# Memory Lane & Ann Arbor



## catfish (Apr 17, 2014)

I'll be at both meets next week. So If there's something I'm selling on the CABE that you want, or something I might have that you need. E-mail me this before Monday, and I'll make sure it's on the truck (if I have it) to save on shipping and pay pal fees. Cash in person is always best!

  Catfish


----------



## bike (Apr 17, 2014)

*ditto*

me tooooooooo thanks


----------



## JOEL (Apr 17, 2014)

I'm in for the tour de swap, finishing at Trexlertown.


----------



## catfish (Apr 30, 2014)

I had a great time at both shows.

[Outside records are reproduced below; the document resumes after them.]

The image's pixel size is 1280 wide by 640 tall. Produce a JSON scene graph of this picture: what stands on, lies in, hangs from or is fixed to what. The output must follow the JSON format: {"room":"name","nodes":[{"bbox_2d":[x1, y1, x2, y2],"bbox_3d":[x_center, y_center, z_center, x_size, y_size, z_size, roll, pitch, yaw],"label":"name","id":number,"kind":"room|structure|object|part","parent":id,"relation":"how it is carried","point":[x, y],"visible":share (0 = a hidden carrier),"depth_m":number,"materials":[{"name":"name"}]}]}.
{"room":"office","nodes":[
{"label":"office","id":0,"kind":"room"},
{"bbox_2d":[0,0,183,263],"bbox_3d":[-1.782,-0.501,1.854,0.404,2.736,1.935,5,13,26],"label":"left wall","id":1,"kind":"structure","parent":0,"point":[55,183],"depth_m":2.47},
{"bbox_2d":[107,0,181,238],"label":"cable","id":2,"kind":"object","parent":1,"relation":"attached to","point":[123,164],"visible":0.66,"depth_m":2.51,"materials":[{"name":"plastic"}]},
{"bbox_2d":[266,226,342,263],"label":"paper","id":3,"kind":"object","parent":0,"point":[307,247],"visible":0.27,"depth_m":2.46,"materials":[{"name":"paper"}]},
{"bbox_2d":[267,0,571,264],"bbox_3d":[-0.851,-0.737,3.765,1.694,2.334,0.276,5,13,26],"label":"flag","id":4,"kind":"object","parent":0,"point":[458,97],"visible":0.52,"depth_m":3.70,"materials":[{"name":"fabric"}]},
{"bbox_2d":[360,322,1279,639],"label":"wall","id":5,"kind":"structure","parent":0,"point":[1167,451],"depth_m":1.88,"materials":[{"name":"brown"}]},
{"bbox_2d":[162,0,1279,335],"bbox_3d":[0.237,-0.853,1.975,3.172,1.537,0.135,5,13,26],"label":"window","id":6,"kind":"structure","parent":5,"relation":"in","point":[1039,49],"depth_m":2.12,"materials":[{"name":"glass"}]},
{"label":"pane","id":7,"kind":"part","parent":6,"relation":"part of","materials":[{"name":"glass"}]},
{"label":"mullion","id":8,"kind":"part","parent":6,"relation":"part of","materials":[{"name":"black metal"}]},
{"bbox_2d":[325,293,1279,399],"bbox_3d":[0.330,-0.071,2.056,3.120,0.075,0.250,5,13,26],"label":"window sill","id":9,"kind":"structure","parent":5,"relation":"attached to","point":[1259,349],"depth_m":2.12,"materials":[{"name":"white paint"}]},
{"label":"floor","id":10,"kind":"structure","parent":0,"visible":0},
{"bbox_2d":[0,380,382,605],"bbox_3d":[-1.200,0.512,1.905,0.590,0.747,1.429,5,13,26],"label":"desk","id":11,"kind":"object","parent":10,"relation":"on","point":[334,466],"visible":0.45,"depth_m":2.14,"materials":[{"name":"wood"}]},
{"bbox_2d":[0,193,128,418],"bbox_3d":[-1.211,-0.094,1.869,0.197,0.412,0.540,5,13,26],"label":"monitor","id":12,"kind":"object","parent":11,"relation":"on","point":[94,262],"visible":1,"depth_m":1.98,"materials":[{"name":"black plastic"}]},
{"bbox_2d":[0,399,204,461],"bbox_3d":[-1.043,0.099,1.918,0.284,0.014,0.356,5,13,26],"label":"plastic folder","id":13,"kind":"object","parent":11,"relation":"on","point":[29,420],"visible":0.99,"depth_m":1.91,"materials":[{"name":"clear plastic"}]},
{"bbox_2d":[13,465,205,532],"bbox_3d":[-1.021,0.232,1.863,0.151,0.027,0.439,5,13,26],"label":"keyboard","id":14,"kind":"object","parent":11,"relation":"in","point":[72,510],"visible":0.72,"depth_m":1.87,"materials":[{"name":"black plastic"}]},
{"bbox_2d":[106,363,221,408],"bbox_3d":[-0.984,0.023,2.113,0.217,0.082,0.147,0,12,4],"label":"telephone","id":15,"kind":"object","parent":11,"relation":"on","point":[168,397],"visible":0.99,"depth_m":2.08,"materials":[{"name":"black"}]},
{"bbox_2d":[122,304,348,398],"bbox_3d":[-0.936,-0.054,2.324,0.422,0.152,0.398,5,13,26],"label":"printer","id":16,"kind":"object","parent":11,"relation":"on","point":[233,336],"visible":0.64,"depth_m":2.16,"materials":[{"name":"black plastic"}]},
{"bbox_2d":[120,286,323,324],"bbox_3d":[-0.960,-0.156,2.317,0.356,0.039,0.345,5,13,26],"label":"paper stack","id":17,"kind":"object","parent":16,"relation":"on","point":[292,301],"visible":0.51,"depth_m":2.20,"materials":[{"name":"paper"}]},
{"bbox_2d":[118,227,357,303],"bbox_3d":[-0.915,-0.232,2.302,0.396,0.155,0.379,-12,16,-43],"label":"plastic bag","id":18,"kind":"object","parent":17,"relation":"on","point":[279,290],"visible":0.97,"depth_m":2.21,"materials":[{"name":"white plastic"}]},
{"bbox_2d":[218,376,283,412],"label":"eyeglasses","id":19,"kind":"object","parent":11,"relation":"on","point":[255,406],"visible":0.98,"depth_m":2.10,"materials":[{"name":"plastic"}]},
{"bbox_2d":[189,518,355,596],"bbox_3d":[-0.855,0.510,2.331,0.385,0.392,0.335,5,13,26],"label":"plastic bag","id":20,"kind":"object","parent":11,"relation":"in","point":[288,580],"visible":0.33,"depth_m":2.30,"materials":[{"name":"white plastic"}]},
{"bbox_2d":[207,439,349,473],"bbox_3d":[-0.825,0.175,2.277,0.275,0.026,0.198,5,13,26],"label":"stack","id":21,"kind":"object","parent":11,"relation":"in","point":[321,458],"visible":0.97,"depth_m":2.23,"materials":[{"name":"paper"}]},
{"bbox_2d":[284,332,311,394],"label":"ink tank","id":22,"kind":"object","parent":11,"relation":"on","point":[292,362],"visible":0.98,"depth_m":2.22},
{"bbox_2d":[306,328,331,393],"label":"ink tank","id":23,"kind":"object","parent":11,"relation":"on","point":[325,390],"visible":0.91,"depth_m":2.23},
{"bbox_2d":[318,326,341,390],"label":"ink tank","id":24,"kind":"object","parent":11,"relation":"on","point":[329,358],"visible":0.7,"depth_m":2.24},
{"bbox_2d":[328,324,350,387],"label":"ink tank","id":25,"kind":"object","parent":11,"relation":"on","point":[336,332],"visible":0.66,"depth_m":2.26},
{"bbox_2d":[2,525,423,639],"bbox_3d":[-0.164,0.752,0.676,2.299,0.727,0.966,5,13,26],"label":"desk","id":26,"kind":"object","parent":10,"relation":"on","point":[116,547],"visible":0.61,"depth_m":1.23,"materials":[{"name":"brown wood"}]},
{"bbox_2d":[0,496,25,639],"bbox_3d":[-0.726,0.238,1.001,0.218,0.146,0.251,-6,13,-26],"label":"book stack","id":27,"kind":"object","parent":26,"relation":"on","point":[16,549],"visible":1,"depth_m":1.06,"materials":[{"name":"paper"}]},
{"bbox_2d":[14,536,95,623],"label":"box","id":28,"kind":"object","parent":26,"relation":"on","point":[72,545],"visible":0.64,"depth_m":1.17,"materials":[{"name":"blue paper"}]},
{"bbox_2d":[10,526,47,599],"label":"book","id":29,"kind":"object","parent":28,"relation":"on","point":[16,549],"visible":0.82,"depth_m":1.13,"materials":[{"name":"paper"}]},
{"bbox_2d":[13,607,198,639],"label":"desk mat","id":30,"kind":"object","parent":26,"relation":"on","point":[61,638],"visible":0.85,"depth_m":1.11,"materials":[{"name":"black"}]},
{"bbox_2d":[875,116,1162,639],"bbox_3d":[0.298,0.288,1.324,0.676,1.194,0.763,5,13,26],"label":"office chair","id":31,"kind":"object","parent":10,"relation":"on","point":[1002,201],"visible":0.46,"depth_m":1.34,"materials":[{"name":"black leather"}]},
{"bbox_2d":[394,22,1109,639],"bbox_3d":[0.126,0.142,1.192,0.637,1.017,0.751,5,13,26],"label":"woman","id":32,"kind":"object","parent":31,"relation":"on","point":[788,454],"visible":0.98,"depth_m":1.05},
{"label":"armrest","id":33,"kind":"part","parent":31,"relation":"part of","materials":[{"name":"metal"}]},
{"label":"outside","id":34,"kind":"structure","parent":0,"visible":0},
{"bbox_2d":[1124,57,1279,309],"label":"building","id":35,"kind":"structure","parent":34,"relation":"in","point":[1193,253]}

It was good to see everyone, and make some deals.


----------



## Talewinds (Apr 30, 2014)

Thanks for the education on the speedometer cable-truss rod install.


----------



## catfish (May 1, 2014)

Talewinds said:


> Thanks for the education on the speedometer cable-truss rod install.




Happy I could help out.


----------



## Flat Tire (May 1, 2014)

First thing I did at MLC was ask Catfish if he had a delta horn button, and he pulled one out of his truck......Thanks Ed!   Great show good times!


----------



## catfish (May 1, 2014)

Flat Tire said:


> First thing I did at MLC was ask Catfish if he had a delta horn button, and he pulled one out of his truck......Thanks Ed!   Great show good times!




Thanks Don. I'm glad I had what you needed.   Catfish


----------